HYUNGWON KANG/REUTERS

2. Outage numbers

An estimated 250,000 customers in the Greater Toronto Area are without power and the number could grow Toronto Hydro CEO Anthony Haines told the Globe and Mail, because of trees falling on power lines through the day. “The damage continues as we speak,” he said this afternoon, adding that in some neighbourhoods “where the power was on an hour ago it’s not on now.”

J.P. MOCZULSKI FOR THE GLOBE AND MAIL

3. Projected time to restore service

It could take 72 hours before some customers have their power back meaning thousands could be waking up to a blacked out Christmas.
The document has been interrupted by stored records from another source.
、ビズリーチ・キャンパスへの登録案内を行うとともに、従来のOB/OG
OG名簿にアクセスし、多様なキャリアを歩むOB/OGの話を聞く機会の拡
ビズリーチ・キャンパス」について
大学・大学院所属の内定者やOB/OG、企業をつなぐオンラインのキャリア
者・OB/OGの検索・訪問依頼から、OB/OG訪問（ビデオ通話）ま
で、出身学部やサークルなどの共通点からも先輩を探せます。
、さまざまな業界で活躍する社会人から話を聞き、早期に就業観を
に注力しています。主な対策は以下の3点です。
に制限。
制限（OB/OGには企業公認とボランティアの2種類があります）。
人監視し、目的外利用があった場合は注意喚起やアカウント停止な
High priority is being given to hospital and public services such as water treatment. Next, feeder lines that service the largest numbers of customers will be repaired. Last on the priority list are individual residential homes or small pockets cut off by downed power lines or shorted out equipment.
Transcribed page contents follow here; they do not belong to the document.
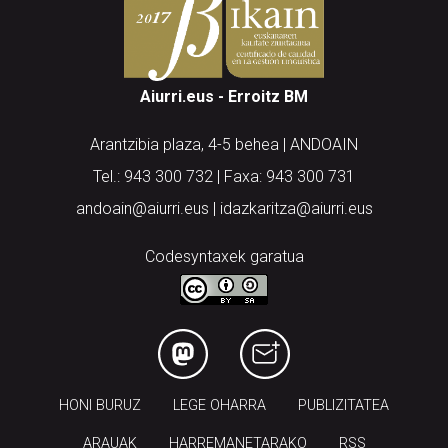
Aiurri.eus - Erroitz BM
Arantzibia plaza, 4-5 behea | ANDOAIN
Tel.: 943 300 732 | Faxa: 943 300 731
andoain@aiurri.eus | idazkaritza@aiurri.eus
Codesyntaxek garatua
HONI BURUZ
LEGE OHARRA
PUBLIZITATEA
ARAUAK
HARREMANETARAKO
RSS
FRED LUM/THE GLOBE AND MAIL

4. Transit down

The TTC is telling riders to expect delays/diversions across all surface routes due to adverse road conditions. There is no subway service on the Sheppard Line and from Woodbine Station to Warden Station on the Bloor-Danforth Line. There is also no service on the Scarborough RT or at North York Centre Station. GO Transit is running on an adjusted schedule.   

MARK BLINCH/THE CANADIAN PRESS

5. Flights disrupted

Dozens of flights have been delayed, cancelled, with Toronto’s Pearson International the most affected airport in Canada.  The airport strongly advises passengers to check flight status with their airline and allow extra time for getting to the airport safety.

GLORIA NIETO/THE GLOBE AND MAIL

6. Hospitals and water treatment

Two major city hospitals, Sunnybrook and Toronto East General are operating on back up generators and remain the highest priority for hydro workers. Three pumps at the F.J. Horgan Water Treatment Plant in the city’s east end are also operating on generators.